Fostering stocktake - an opportunity missed
Following today’s publication of the Department for Education’s fostering stocktake report, based on a year of evidence gathering by Sir Martin Narey and Mark Owers, Kevin Williams, chief executive of The Fostering Network, said:
‘Today’s report appears to be a thorough stocktake of the current situation in fostering. However, despite some suggestions about how to refocus funding away from bureaucracy towards frontline support, we are disappointed in the report’s lack of vision and ambition for the future of fostering. While we are pleased with a number of the recommendations we are concerned that overall we will be left with a continuation of the status quo.
‘We welcome the stocktake’s affirmation that foster carers must be treated professionally. Foster carers do an amazing job looking after thousands of children on behalf of our society and it is good to see this so clearly recognised within the report.
‘We are pleased to see that the stocktake has made recommendations that pick up on some of the issues we raised in our submission, including the call on the Government to explore the costs and advantages of a national register of foster carers.
‘We were also heartened to see the recommendations from the report in line with our Keep Connected campaign that when children move placement they should routinely be consulted about the adults and children who are important to them and, unless it is not in their interests, contact with those adults and children should be encouraged and facilitated.
‘However we are shocked that the report states that foster carers are not routinely underpaid and are therefore disappointed that there is no move to ensure that foster carers are properly paid for the work that they do. We fail to see how it is “understandable” that new carers and those caring for younger children should not receive a fee for their fostering. We are also concerned there is no recommendation to review the minimum fostering allowance and that it not recommended that it is extended to staying put.

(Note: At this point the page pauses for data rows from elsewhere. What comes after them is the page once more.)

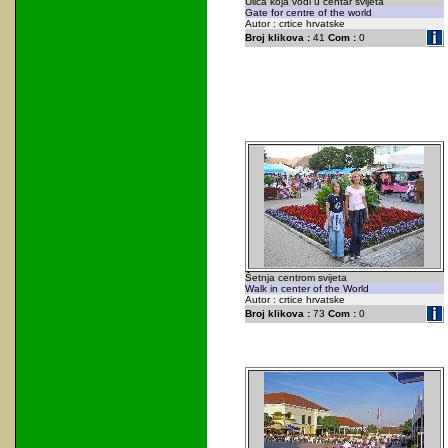
Ulica koja vodi u centar svijeta
Gate for centre of the world
Autor : crtice hrvatske
Broj klikova :
41
Com :
0
Šetnja centrom svijeta
Walk in center of the World
Autor : crtice hrvatske
Broj klikova :
73
Com :
0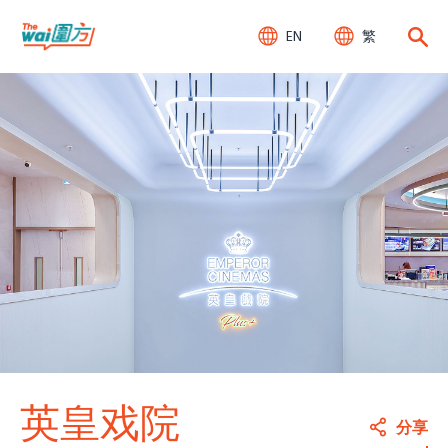
EN
繁
英皇戏院
分享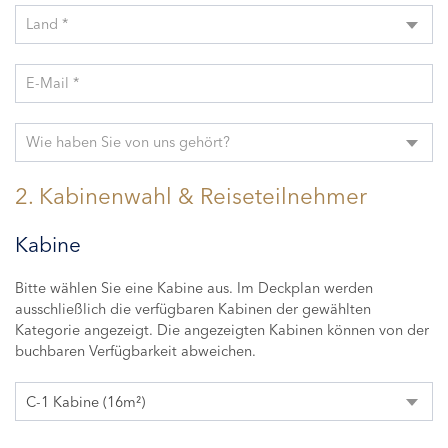
Land *
E-Mail *
Wie haben Sie von uns gehört?
2. Kabinenwahl & Reiseteilnehmer
Kabine
Bitte wählen Sie eine Kabine aus. Im Deckplan werden
ausschließlich die verfügbaren Kabinen der gewählten
Kategorie angezeigt. Die angezeigten Kabinen können von der
buchbaren Verfügbarkeit abweichen.
C-1 Kabine (16m²)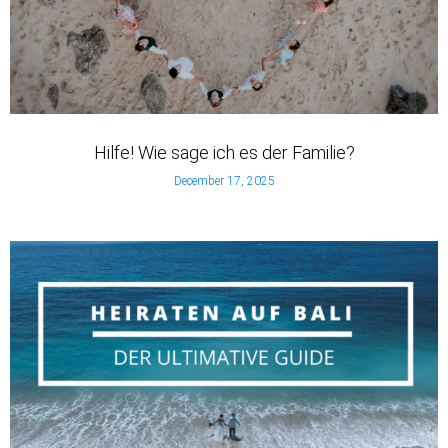
Hilfe! Wie sage ich es der Familie?
December 17, 2025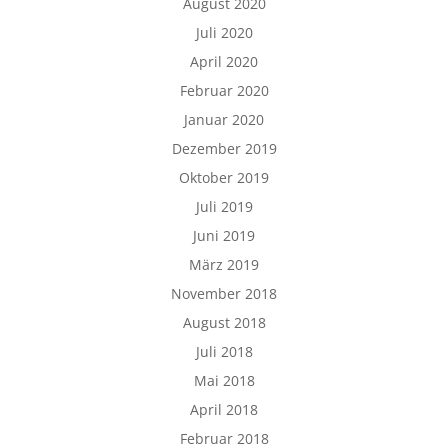
August 2020
Juli 2020
April 2020
Februar 2020
Januar 2020
Dezember 2019
Oktober 2019
Juli 2019
Juni 2019
März 2019
November 2018
August 2018
Juli 2018
Mai 2018
April 2018
Februar 2018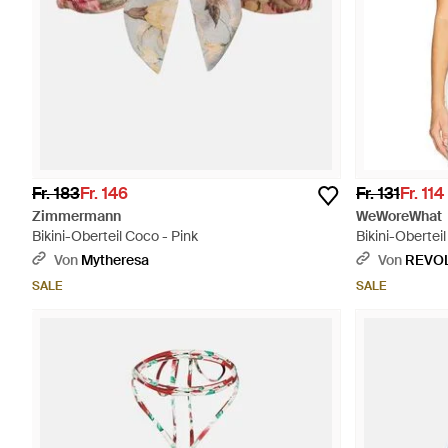
Fr. 183
Fr. 146
Fr. 131
Fr. 114
Zimmermann
WeWoreWhat
Bikini-Oberteil Coco - Pink
Bikini-Oberteil
Von
Mytheresa
Von
REVO
SALE
SALE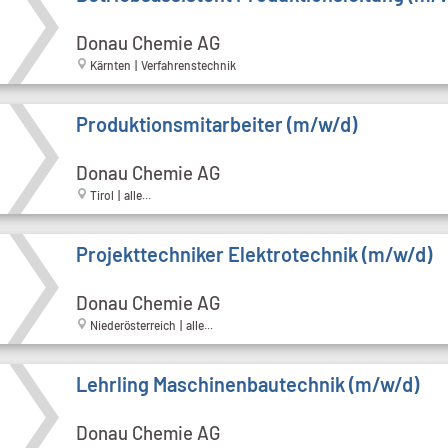
Donau Chemie AG
Kärnten | Verfahrenstechnik
Produktionsmitarbeiter (m/w/d)
Donau Chemie AG
Tirol | alle...
Projekttechniker Elektrotechnik (m/w/d)
Donau Chemie AG
Niederösterreich | alle...
Lehrling Maschinenbautechnik (m/w/d)
Donau Chemie AG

‘We also feel that the report underplays the impact of badly managed allegations on so many foster carers. We agree with the report that fostering services must follow the existing guidance for allegations, however the guidance has been in existence for some time and this report offers no recommendations as to how the guidance might be more robustly implemented.
‘There is a fixation on legal status rather than a child’s individual needs, and crucially the call to move children out of fostering into SGOs and adoption completely ignores the availability and benefits of long term foster care and staying put.
'Overall we think this is an opportunity missed to create a foster care system fit for the 21st century and for the tens of thousands of children who live with foster families every day. We will however be responding in detail to the full report and look forward to ongoing engagement through the consultation process.’